WRITTEN INSTRUCTION » Copy out every line of the listing below, character for character and without any change.

:: MATERIAL PROVIDED

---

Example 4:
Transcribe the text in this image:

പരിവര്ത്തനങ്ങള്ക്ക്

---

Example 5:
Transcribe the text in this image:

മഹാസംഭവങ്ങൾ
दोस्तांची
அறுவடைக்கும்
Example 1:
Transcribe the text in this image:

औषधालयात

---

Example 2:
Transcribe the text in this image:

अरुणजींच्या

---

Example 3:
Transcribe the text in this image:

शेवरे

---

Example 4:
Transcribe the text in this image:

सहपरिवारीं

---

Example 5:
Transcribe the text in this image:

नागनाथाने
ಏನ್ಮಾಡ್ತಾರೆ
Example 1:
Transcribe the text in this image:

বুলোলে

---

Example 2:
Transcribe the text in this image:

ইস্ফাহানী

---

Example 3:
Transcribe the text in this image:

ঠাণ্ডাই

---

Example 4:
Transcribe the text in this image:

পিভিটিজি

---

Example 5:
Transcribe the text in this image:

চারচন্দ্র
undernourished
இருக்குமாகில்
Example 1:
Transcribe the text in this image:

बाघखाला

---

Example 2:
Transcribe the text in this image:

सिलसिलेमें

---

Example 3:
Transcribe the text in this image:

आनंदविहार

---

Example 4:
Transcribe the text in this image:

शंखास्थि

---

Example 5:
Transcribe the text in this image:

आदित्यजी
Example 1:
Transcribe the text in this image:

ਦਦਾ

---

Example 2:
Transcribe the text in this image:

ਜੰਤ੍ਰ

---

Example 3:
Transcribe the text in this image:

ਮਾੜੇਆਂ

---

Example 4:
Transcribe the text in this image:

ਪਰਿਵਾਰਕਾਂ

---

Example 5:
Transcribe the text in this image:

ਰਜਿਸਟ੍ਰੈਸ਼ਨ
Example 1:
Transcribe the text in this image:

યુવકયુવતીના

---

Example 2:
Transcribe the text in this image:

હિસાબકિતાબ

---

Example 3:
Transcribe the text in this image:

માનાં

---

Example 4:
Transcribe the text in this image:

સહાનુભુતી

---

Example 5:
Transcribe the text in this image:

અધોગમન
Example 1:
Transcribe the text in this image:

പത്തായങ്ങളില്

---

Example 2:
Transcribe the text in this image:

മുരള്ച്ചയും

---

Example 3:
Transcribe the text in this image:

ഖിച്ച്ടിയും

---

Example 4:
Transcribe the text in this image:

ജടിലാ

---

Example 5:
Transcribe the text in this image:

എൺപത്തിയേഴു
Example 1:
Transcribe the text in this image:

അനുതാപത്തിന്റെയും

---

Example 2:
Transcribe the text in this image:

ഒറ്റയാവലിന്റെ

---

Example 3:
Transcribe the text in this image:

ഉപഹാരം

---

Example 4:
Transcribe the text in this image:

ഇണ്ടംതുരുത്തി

::::

FULL OUTPUT »
---

Example 4:
Transcribe the text in this image:

പരിവര്ത്തനങ്ങള്ക്ക്

---

Example 5:
Transcribe the text in this image:

മഹാസംഭവങ്ങൾ
दोस्तांची
அறுவடைக்கும்
Example 1:
Transcribe the text in this image:

औषधालयात

---

Example 2:
Transcribe the text in this image:

अरुणजींच्या

---

Example 3:
Transcribe the text in this image:

शेवरे

---

Example 4:
Transcribe the text in this image:

सहपरिवारीं

---

Example 5:
Transcribe the text in this image:

नागनाथाने
ಏನ್ಮಾಡ್ತಾರೆ
Example 1:
Transcribe the text in this image:

বুলোলে

---

Example 2:
Transcribe the text in this image:

ইস্ফাহানী

---

Example 3:
Transcribe the text in this image:

ঠাণ্ডাই

---

Example 4:
Transcribe the text in this image:

পিভিটিজি

---

Example 5:
Transcribe the text in this image:

চারচন্দ্র
undernourished
இருக்குமாகில்
Example 1:
Transcribe the text in this image:

बाघखाला

---

Example 2:
Transcribe the text in this image:

सिलसिलेमें

---

Example 3:
Transcribe the text in this image:

आनंदविहार

---

Example 4:
Transcribe the text in this image:

शंखास्थि

---

Example 5:
Transcribe the text in this image:

आदित्यजी
Example 1:
Transcribe the text in this image:

ਦਦਾ

---

Example 2:
Transcribe the text in this image:

ਜੰਤ੍ਰ

---

Example 3:
Transcribe the text in this image:

ਮਾੜੇਆਂ

---

Example 4:
Transcribe the text in this image:

ਪਰਿਵਾਰਕਾਂ

---

Example 5:
Transcribe the text in this image:

ਰਜਿਸਟ੍ਰੈਸ਼ਨ
Example 1:
Transcribe the text in this image:

યુવકયુવતીના

---

Example 2:
Transcribe the text in this image:

હિસાબકિતાબ

---

Example 3:
Transcribe the text in this image:

માનાં

---

Example 4:
Transcribe the text in this image:

સહાનુભુતી

---

Example 5:
Transcribe the text in this image:

અધોગમન
Example 1:
Transcribe the text in this image:

പത്തായങ്ങളില്

---

Example 2:
Transcribe the text in this image:

മുരള്ച്ചയും

---

Example 3:
Transcribe the text in this image:

ഖിച്ച്ടിയും

---

Example 4:
Transcribe the text in this image:

ജടിലാ

---

Example 5:
Transcribe the text in this image:

എൺപത്തിയേഴു
Example 1:
Transcribe the text in this image:

അനുതാപത്തിന്റെയും

---

Example 2:
Transcribe the text in this image:

ഒറ്റയാവലിന്റെ

---

Example 3:
Transcribe the text in this image:

ഉപഹാരം

---

Example 4:
Transcribe the text in this image:

ഇണ്ടംതുരുത്തി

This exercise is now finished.